Given text ▸
+---+

Today I got up with the question if I would accept my future self's call..
Like.. if my future self would call me, ready to warn me about what lies ahead of me in the future.. would I accept the call, or would I reject the only opportunity to learn about myself.
My answer is.. I think I would accept the call, this.. actually has many reasons.
First, why would my future self even call me?
I mean.. would you just call someone for nothing, so.. there must be a deep reason lying within that action.
It's not like you are calling your future self, no.. you are getting called.
An other reason is, I wanna know if all this is just a waste of time..
Al this working, all this hoping.. is it for nothing?
Will we get better in the Covid case?
How much time would pass until we get there?
Also, I wanna know if I'm doing the right thing.
Would my future self be mad at me, mad at himself?
What are my efforts for anyways.
Sometimes I really am hopeless..
Actually, what comes in the following paragraph, is something I wanted to put in a new script, but.. since I'm writing this one right now, I will include it right here.
So.. you remember that Girl, I saved her, and she hurt me..
She played a game with me.. and acted like there was love, that apparently never had been existing.
I mean.. this is not to grieve for her passing away, this is to tell the story, and even extend it a bit.
So.. well.. after we split up we had a long period we didn't have contact.
I was minding my own business, she was minding hers.
But.. then she texted me back, telling me that she misses me.
That she wanted me to come back.
Though, I said no, I didn't want that, I was still hurt.. and everything was so fresh.. I felt used, because I was the only one in her life treating her well, noticing her worth.
For others, she just seems to be an object of lust or a figure of beauty, not for me though, for me.. she is a miracle.
Anyways, I said no..
But then, after an other week of no talking, she again, texted me..
Now, she sounded serious, as if she would really need me, so.. I gave her a chance.
Because what I didn't tell her, was that I've been missing her the entire time, I was thinking about her everyday.. wondering how she's doing..
So.. I came back, let her come back.
Then, there first was a time lying ahead, where she was extremely toxic, she didn't treat me well.. or, let's say, for me it sounded like she needed someone to let out her anger she had with herself and the others in her environment.

+---+

What needs to be done ▸
Summarize the reflection above in three sentences.

+---+

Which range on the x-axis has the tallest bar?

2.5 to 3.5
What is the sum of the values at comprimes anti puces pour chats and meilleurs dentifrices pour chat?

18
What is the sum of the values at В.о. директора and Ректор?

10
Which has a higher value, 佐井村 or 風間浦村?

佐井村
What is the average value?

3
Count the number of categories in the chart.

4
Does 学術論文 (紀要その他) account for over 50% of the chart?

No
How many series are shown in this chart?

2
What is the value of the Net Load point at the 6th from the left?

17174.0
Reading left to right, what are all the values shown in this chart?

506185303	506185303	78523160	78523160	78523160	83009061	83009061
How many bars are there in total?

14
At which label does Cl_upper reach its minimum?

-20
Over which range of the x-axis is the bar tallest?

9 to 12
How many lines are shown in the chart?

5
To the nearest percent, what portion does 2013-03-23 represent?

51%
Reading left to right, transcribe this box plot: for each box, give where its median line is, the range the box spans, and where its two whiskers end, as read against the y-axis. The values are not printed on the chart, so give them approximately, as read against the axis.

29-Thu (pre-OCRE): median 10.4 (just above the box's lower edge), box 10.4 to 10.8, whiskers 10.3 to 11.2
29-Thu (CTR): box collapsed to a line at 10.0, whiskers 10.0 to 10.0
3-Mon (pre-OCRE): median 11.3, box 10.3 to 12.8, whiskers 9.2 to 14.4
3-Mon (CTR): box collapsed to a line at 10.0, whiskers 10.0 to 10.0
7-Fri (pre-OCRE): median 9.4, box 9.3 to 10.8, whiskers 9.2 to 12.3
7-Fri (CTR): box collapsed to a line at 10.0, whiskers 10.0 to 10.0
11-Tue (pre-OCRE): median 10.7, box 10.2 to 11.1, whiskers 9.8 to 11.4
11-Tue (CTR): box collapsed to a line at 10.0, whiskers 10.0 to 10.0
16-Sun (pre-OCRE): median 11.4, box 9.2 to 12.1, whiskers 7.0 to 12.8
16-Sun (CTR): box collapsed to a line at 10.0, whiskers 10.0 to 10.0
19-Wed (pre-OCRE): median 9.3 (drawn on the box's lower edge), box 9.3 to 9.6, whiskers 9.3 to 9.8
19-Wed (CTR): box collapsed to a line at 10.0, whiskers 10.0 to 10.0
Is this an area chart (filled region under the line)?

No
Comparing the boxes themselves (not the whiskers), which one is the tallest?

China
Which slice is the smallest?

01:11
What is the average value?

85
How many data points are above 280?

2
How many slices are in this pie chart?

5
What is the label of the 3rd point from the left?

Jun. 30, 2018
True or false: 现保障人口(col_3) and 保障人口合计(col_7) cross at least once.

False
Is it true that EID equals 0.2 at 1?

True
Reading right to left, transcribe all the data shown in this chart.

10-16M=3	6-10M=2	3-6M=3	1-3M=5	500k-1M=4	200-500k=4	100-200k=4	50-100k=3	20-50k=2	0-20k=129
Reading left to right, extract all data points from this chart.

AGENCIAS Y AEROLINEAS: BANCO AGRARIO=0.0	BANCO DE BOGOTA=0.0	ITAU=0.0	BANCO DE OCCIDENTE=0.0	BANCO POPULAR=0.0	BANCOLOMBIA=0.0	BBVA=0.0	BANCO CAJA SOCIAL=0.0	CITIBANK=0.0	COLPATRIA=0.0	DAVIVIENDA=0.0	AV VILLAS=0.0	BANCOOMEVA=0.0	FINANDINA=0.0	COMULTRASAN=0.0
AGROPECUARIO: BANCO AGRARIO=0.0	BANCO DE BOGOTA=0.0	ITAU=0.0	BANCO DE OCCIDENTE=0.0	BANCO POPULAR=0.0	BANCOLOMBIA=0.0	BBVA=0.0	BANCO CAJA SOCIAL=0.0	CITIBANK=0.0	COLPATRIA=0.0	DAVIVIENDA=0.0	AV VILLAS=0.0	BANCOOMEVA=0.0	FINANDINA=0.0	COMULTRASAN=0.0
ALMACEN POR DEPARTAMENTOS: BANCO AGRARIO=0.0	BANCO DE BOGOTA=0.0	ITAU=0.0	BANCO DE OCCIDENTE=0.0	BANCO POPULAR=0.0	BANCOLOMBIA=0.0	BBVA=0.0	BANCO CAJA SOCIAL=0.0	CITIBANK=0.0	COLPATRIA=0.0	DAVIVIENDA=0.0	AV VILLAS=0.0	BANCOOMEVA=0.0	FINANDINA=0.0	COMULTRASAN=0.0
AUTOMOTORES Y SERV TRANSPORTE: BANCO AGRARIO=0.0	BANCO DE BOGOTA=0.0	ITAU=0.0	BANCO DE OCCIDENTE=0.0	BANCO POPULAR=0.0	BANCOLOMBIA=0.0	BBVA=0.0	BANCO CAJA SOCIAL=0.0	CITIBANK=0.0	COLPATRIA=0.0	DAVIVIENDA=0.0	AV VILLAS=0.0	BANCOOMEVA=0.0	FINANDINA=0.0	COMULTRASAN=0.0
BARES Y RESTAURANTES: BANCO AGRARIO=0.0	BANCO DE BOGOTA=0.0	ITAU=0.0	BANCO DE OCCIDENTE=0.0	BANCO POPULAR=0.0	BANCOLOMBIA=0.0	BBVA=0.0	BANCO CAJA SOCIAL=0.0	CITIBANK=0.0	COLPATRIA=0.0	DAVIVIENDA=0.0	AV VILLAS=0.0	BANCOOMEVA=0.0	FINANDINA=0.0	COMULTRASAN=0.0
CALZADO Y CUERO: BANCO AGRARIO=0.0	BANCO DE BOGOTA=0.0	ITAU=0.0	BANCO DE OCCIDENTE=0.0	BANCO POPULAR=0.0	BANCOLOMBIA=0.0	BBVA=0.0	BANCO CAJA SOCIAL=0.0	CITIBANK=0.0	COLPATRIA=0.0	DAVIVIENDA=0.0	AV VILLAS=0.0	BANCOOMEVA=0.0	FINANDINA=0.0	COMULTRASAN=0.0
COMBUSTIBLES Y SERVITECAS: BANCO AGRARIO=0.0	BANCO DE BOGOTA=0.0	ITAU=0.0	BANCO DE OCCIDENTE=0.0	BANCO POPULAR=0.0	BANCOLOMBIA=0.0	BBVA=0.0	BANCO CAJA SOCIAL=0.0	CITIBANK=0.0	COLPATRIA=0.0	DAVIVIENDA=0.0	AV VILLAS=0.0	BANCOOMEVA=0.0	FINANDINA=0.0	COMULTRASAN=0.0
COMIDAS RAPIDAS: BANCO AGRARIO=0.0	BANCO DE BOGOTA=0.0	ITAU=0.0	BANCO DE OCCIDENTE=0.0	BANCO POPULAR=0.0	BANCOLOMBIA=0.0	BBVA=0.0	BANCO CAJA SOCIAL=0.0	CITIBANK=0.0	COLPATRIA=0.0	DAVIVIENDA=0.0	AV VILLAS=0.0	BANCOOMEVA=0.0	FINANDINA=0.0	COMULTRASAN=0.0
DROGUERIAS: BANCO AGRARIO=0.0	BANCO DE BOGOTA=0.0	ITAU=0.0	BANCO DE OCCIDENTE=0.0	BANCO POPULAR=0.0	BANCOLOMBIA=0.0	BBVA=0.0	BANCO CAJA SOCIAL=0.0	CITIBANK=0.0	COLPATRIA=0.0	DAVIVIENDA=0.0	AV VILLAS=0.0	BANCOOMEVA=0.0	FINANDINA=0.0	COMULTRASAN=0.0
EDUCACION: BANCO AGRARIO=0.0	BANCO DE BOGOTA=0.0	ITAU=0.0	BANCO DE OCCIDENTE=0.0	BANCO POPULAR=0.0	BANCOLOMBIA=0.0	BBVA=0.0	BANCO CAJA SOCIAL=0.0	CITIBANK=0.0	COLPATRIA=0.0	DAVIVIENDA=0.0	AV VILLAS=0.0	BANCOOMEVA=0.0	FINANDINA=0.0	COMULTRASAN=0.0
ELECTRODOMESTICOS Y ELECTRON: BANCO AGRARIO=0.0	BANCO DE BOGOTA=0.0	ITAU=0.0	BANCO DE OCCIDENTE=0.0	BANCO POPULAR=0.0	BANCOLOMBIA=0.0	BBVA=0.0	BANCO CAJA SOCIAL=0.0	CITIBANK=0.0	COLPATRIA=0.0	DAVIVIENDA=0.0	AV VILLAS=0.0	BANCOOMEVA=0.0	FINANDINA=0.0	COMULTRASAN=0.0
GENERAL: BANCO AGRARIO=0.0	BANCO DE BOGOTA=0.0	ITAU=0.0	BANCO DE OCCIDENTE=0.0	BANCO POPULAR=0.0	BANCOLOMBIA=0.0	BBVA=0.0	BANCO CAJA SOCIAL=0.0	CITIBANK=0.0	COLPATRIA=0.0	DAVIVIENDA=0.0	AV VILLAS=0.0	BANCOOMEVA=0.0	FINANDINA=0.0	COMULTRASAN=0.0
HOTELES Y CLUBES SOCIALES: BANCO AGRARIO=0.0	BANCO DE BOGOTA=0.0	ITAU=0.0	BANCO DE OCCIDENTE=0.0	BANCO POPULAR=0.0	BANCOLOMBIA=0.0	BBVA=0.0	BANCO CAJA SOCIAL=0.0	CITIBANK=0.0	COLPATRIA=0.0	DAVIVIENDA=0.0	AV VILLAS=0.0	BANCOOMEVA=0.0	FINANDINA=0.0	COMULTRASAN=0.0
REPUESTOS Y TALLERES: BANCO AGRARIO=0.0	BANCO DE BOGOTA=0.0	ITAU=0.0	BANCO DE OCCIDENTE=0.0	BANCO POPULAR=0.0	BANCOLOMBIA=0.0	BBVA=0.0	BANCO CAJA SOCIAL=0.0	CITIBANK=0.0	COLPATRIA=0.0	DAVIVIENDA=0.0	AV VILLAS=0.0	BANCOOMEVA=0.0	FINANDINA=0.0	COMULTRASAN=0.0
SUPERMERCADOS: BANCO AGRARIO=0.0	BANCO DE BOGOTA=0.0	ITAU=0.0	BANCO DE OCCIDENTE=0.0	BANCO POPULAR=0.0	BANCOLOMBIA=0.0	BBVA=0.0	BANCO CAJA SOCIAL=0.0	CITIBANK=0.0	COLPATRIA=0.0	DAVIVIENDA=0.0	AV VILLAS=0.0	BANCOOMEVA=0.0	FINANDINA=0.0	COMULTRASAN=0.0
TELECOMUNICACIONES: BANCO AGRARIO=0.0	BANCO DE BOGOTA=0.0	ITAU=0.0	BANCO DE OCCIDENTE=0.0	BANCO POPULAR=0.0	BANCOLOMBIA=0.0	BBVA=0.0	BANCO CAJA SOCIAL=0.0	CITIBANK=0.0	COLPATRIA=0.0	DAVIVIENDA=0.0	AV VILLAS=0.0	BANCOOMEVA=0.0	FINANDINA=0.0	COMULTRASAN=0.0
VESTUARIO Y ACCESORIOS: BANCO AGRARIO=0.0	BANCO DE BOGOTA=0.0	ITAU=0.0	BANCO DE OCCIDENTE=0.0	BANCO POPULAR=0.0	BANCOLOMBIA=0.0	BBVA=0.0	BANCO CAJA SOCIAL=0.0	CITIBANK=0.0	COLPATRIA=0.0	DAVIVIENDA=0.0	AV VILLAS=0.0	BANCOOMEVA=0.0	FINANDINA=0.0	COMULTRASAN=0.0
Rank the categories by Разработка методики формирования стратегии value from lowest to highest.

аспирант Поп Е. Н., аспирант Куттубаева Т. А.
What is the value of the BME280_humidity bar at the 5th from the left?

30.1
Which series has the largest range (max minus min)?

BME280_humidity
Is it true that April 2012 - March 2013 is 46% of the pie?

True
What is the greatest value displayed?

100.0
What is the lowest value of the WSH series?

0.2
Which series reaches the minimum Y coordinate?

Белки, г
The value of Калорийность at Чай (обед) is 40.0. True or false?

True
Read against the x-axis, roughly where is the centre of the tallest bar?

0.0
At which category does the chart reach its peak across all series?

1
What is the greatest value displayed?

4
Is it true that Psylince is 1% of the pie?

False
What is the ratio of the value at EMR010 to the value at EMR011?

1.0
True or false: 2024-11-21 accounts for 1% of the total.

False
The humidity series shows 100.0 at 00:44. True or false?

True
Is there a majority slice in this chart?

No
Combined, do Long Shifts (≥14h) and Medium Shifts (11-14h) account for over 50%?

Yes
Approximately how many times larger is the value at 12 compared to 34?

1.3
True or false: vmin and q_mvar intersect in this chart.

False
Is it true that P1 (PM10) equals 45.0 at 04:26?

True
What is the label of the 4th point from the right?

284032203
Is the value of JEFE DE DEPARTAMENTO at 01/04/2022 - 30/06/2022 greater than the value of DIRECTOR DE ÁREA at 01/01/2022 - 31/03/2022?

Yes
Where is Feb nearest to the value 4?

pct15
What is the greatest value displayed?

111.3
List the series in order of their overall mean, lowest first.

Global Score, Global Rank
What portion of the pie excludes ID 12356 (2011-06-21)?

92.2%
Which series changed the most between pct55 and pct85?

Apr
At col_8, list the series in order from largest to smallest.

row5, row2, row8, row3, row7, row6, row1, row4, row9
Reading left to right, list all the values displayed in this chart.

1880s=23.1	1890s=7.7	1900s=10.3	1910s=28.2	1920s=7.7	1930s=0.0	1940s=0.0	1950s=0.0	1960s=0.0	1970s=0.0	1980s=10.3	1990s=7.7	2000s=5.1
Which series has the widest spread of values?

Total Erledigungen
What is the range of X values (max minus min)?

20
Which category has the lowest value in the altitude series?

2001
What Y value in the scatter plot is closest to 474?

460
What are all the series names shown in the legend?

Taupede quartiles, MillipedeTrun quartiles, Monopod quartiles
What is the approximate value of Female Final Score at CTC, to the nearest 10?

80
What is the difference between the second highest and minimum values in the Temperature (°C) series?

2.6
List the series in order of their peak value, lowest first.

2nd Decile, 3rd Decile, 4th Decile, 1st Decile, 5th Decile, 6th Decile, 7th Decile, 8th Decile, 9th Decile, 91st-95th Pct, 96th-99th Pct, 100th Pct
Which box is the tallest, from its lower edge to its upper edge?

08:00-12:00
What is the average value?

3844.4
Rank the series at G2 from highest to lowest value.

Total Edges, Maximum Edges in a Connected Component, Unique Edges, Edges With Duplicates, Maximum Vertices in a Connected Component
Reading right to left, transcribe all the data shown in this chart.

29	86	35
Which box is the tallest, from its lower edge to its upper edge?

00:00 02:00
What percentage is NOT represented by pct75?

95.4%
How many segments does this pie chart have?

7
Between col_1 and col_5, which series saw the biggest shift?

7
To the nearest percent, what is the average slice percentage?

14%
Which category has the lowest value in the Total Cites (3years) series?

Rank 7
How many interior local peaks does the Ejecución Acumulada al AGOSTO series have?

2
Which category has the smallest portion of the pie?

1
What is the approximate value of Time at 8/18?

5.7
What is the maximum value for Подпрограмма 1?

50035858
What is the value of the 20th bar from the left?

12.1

+---+

Exercise solution ▸
The writer wonders whether they would accept a call from their future self and decides they would, reasoning that such a call must have a deep reason behind it. They also want to know whether all their work and hoping is for nothing, whether things will get better with Covid, and whether they are doing the right thing. The writer then continues the story of a girl who hurt them: after a long period without contact she texted twice, and because the writer had been missing her the entire time, they let her come back, though at first she was extremely toxic and did not treat them well.